A more pressing factor in Palaszczuk’s apparent backflip, however, were reports that surfaced a day earlier in the London-based Financial Times that Adani was seeking investment from a Chinese state-owned company and Chinese banks to finance the project, which has failed to gain backing from major Australian banks.

The Guardian reported on November 2: “Adani’s proposed Carmichael coalmine may end up being bankrolled by the Chinese-state-owned enterprise China Machinery Engineering Corporation (CMEC), according to public statements.” It belatedly cited a January press release in which CMEC announced its president, Zhang Chun, had met with an Adani delegation.

Such reports play into the anti-Chinese witch-hunt that has re-emerged in Australia over the past year. Both Beijing and Chinese companies are being accused of orchestrating operations to influence or “interfere” with the country’s politics, business and universities.

At the same time, Adani’s difficulties in securing financial backing for the mine illustrates the economic fragility of Australian capitalism, which depends heavily on overseas investment and Chinese export markets. Across Queensland, the implosion of the mining boom since 2012 has decimated regional towns and deepened the unemployment toll, which officially stands at around or near 20 percent in working-class suburbs to the south and west of Brisbane, the state capital.

Trying to explain her reversed stance, Palaszczuk declared yesterday: “The public, families, people across Queensland, do not want their taxpayers’ money going to a company, a big international company.”

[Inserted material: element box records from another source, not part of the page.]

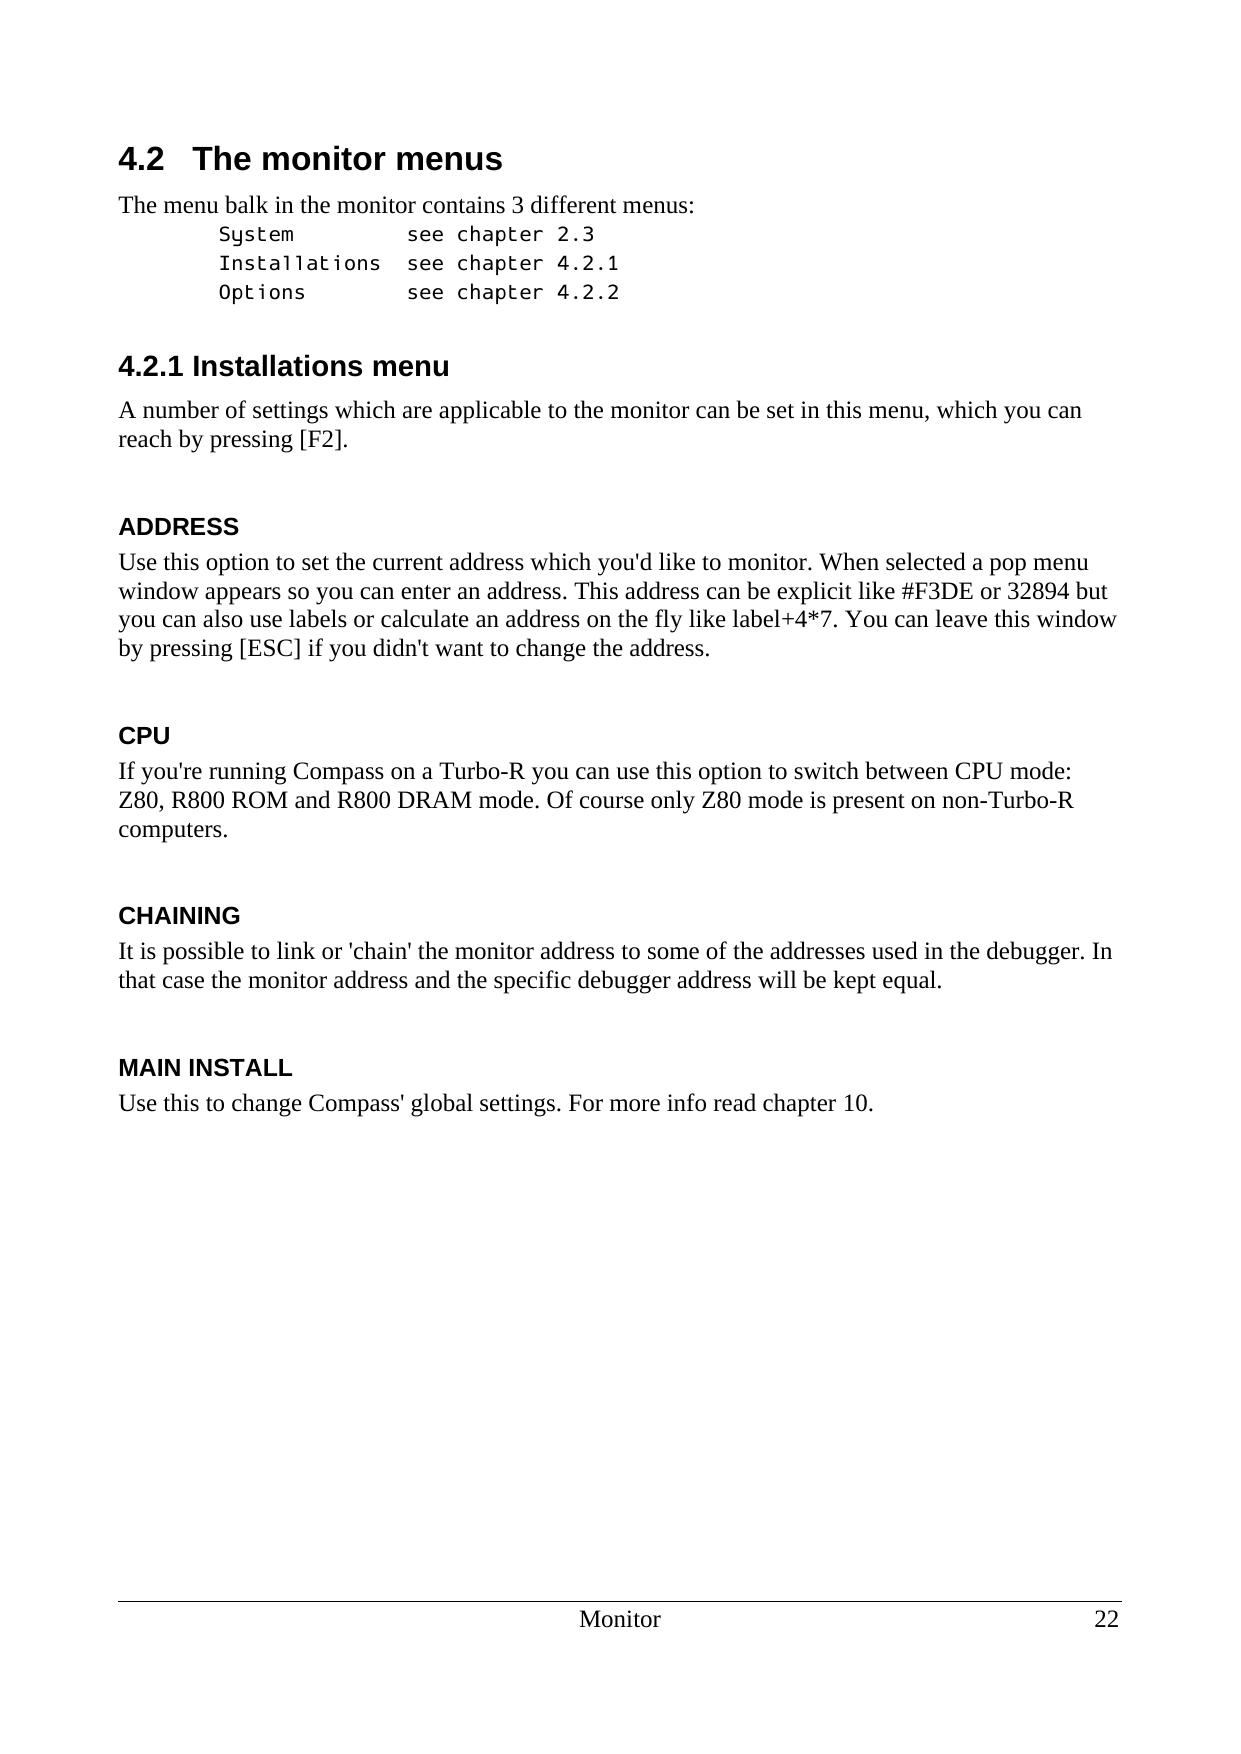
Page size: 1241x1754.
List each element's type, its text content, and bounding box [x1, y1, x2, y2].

text Use this to change Compass' global settings. For more info read chapter 10. [118, 1088, 1122, 1117]
subtitle CHAINING [118, 901, 1122, 930]
text The menu balk in the monitor contains 3 different menus: [118, 190, 1122, 219]
subtitle The monitor menus [118, 139, 1122, 178]
subtitle Installations menu [118, 349, 1122, 383]
subtitle ADDRESS [118, 512, 1122, 541]
text If you're running Compass on a Turbo-R you can use this option to switch between CPU mode: Z80, R800 ROM and R800 DRAM mode. Of course only Z80 mode is present on non-Turbo-R computers. [118, 756, 1122, 842]
text A number of settings which are applicable to the monitor can be set in this menu, which you can reach by pressing [F2]. [118, 396, 1122, 453]
text Options see chapter 4.2.2 [118, 277, 1122, 306]
text Use this option to set the current address which you'd like to monitor. When selected a pop menu window appears so you can enter an address. This address can be explicit like #F3DE or 32894 but you can also use labels or calculate an address on the fly like label+4*7. You can leave this window by pressing [ESC] if you didn't want to change the address. [118, 547, 1122, 662]
subtitle MAIN INSTALL [118, 1053, 1122, 1082]
text System see chapter 2.3 [118, 219, 1122, 248]
subtitle CPU [118, 721, 1122, 750]
text It is possible to link or 'chain' the monitor address to some of the addresses used in the debugger. In that case the monitor address and the specific debugger address will be kept equal. [118, 936, 1122, 994]
text Installations see chapter 4.2.1 [118, 248, 1122, 277]
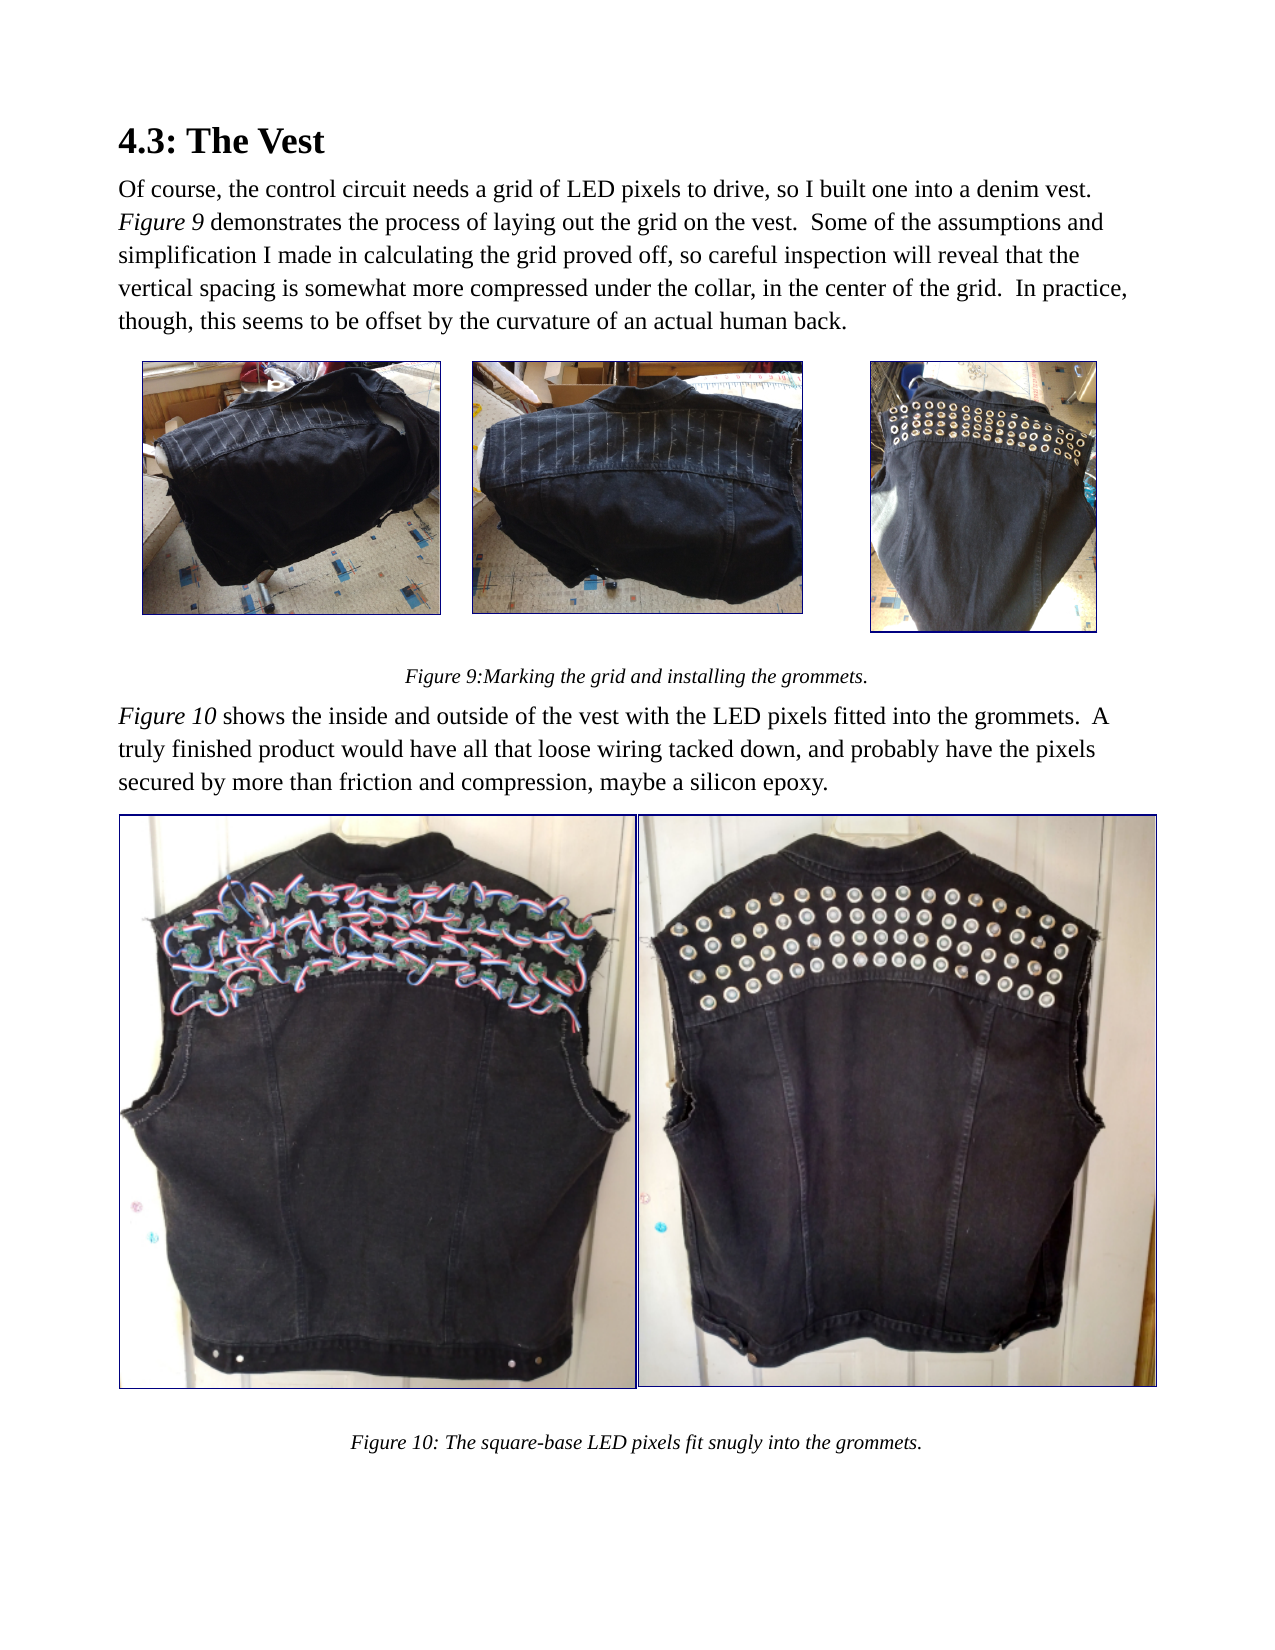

This claim only reveals Labor’s hypocrisy. Desperate for the mine to proceed, Palaszczuk’s government has already struck a royalties rebate agreement, estimated to save Adani more than $300 million over the first five years of mine production. The premier travelled to India earlier this year to seal the deal and promote the project alongside company chief, Gautam Adani. Then she opened Adani’s regional headquarters in the northern city of Townsville, where the company promised to hire about 500 employers “in coming months.” Nearly six months on, hardly any new jobs have appeared and estimates of the mine’s projected jobs have shrunk to less than 1,500.

Labor’s embrace of Adani, which is matched by that of the LNP, is just the latest episode in its long service to the financial aristocracy. There are bitter memories, harboured by workers throughout Queensland, of the Hawke and Keating federal Labor governments in the 1980s and 1990s, which worked hand-in-glove with the trade unions to enforce the restructuring of the economy in the interests of global capital. Two decades of state Labor governments under Peter Beattie and Anna Bligh followed, during which essential services, like the railways and electricity networks, were privatised, destroying thousands of jobs, and leading to Bligh’s landslide defeat in 2012.

Now the trade unions are once again insisting that workers must vote Labor. Queensland Council of Unions general secretary Ros McLennan said the November 25 poll was “a chance for voters to endorse progress Queensland has made under a Labor government,” including by restoring “business confidence.” This was the only alternative to a LNP government, she insisted, “with an agenda to cut, sack and sell.” In reality, that has been Labor’s program for decades.

Senator Pauline Hanson’s xenophobic One Nation is capitalising on this record, hoping to emulate the rise of similar phenomena internationally—Donald Trump, France’s National Front, the neo-fascist Alternative for Germany and New Zealand First, which is now in a Labour-led coalition government.

One Nation seeks to channel the mass alienation and hostility to both major parties in a nationalist direction, to blame refugees, immigrants and welfare recipients for the growth of unemployment and poverty. Its policies feature vows to “restrict immigration,” “stop foreign ownership” of key assets, and ban new mosques.

The main focus of One Nation’s campaign is fixed on impoverished electorates across central Queensland and in selected outer-Brisbane suburbs. In last year’s federal election, it picked up votes as high as 20 percent in these areas, and Hanson headed for them again this week, promising a grab-bag of empty populist promises, such as dramatically lowering electricity prices, while committing to serve the interests of big business, including the Adani mine.